Generic name: ibrutinibeye-BROO-ti-nib ]
Drug class: BTK inhibitors

Medically reviewed by Judith Stewart, BPharm. Last updated on Sep 1, 2022.

What is Imbruvica?

Imbruvica is a cancer medicine that interferes with the growth and spread of cancer cells in the body.

Imbruvica is used to treat mantle cell lymphoma in adults who have received at least one prior treatment.

Imbruvica is used to treat chronic lymphocytic leukemia (CLL)/small lymphocytic lymphoma (SLL) in adults, including those who carry a deletion in chromosome 17 (17p deletion).

Imbruvica is used to treat Waldenström’s macroglobulinemia (WM) in adults.

Imbruvica is used to treat marginal zone lymphoma (MZL) in adults who require a medicine by mouth or injection (systemic therapy) and have received a certain type of prior treatment.

Imbruvica is also used to treat chronic graft-versus-host disease (cGVHD) in adults and children 1 year of age and older after failure of 1 or more lines of systemic therapy.
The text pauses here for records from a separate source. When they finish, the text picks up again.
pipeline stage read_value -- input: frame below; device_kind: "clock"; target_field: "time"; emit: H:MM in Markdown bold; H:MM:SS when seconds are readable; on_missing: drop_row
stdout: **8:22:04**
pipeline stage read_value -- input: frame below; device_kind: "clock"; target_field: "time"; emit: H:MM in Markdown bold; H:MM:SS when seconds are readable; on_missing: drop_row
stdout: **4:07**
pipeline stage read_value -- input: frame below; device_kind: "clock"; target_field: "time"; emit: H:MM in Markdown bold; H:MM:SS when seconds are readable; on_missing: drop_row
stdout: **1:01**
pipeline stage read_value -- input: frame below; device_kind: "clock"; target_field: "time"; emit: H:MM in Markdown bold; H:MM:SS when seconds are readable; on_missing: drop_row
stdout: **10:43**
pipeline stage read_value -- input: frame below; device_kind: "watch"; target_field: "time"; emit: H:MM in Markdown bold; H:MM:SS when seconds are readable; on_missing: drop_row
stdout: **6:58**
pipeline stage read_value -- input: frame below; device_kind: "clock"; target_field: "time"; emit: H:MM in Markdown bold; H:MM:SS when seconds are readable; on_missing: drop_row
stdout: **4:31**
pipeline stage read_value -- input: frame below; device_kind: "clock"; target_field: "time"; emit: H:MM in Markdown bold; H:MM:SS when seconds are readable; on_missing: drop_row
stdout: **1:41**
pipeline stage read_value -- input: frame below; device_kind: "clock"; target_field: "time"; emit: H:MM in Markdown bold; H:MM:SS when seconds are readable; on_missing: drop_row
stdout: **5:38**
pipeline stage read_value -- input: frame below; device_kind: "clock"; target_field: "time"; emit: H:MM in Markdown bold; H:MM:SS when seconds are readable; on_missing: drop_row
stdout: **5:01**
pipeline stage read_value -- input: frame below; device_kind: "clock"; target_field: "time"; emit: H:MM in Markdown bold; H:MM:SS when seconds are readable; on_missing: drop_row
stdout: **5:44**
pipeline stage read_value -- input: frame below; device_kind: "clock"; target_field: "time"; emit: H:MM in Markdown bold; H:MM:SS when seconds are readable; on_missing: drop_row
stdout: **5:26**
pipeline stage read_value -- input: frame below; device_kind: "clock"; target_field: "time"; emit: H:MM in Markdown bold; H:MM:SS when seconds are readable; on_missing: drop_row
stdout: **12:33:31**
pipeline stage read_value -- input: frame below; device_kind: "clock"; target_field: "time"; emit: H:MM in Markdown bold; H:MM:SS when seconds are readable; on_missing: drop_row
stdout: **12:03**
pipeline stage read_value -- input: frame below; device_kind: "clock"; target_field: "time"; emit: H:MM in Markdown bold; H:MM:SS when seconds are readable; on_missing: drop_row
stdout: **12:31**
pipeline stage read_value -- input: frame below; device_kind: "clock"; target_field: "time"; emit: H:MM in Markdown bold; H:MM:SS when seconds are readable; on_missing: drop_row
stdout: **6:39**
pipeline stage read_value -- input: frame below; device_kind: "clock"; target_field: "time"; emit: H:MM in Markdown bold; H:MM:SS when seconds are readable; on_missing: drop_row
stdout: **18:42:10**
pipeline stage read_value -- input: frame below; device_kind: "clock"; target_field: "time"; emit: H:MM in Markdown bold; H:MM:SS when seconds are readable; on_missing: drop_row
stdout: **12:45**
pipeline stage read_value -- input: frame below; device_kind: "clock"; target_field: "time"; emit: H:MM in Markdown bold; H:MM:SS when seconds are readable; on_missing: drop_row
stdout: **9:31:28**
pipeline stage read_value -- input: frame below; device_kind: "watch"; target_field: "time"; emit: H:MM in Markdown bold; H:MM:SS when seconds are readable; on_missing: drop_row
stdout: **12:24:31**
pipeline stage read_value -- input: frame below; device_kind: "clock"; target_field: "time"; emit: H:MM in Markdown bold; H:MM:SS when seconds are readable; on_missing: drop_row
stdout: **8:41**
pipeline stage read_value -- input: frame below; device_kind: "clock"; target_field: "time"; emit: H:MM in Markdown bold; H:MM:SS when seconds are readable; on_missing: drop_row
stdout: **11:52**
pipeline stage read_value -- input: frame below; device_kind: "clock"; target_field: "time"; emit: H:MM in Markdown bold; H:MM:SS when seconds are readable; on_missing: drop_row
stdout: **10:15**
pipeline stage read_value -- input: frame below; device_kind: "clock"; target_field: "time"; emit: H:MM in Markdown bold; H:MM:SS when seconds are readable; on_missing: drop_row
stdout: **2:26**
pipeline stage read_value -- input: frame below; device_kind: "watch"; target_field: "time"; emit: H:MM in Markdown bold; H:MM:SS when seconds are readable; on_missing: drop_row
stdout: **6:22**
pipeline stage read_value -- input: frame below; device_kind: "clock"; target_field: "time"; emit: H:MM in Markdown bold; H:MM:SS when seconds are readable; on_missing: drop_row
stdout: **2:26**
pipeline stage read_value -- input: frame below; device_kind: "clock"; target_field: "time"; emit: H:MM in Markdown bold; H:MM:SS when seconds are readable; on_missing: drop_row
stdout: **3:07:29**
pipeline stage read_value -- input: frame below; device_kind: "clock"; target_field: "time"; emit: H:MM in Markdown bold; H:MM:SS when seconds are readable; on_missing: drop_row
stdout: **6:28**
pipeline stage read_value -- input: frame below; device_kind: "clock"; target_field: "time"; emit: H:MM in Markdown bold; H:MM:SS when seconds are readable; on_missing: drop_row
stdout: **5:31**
It is not known if this medicine is safe and effective in children under 1 year of age.

Warnings

Imbruvica can make it easier for you to bleed. Contact your doctor or seek emergency medical attention if you have easy bruising, unusual bleeding, or any bleeding that will not stop.

Call your doctor at once if you have signs of bleeding inside your body, such as: dizziness, confusion, headache, speech problems, black or bloody stools, pink or brown urine, or coughing up blood or vomit that looks like coffee grounds.

Imbruvica also affects your immune system. You may get infections more easily, even serious or fatal infections. Tell your doctor if you have a fever, chills, cough, mouth sores, or other signs of infection.

Before taking this medicine

You should not use Imbruvica if you are allergic to ibrutinib.

To make sure Imbruvica is safe for you, tell your doctor if you have:

Using Imbruvica may increase your risk of developing other types of cancer. Ask your doctor about your specific risk.

Both men and women using Imbruvica should use birth control to prevent pregnancy. Ibrutinib can harm an unborn baby if the mother or father is using this medicine.

Keep using birth control for at least 1 month after your last dose. Tell your doctor right away if a pregnancy occurs while either the mother or the father is using Imbruvica .

Do not breastfeed while using this medicine, and for at least 1 week after your last dose.

How should I take Imbruvica?

Take Imbruvica exactly as prescribed by your doctor. Follow all directions on your prescription label and read all medication guides or instruction sheets. Imbruvica is usually taken until your body no longer responds to the medication.

Take Imbruvica 1 time a day at about the same time each day.

Imbruvica comes as capsules, tablets, and oral suspension.

Swallow the tablet or capsule whole and do not crush, chew, break, or open it.

Take this medicine with a full glass of water, at the same time each day. Drink plenty of liquids while you are taking Imbruvica.

The oral suspension is for use in children and must be administered using the oral dosing syringe provided. Follow the Instructions for Use leaflet that comes with the medicine for detailed information on how to measure and give each dose to your child. Ask your pharmacist if you have any questions.

If you need surgery or dental work, tell your surgeon or dentist you currently use this medicine. You may need to stop for a short time.

Call your doctor if you have severe or ongoing diarrhea. You can easily become dehydrated while taking Imbruvica.

Ibrutinib affects your immune system. You may get infections more easily, even serious or fatal infections. You will need frequent medical tests.

Imbruvica can make it easier for you to bleed, even from a minor injury. Seek medical attention if you have bleeding that will not stop. Bleeding may also happen inside your body, such as in your stomach or intestines, or in your brain.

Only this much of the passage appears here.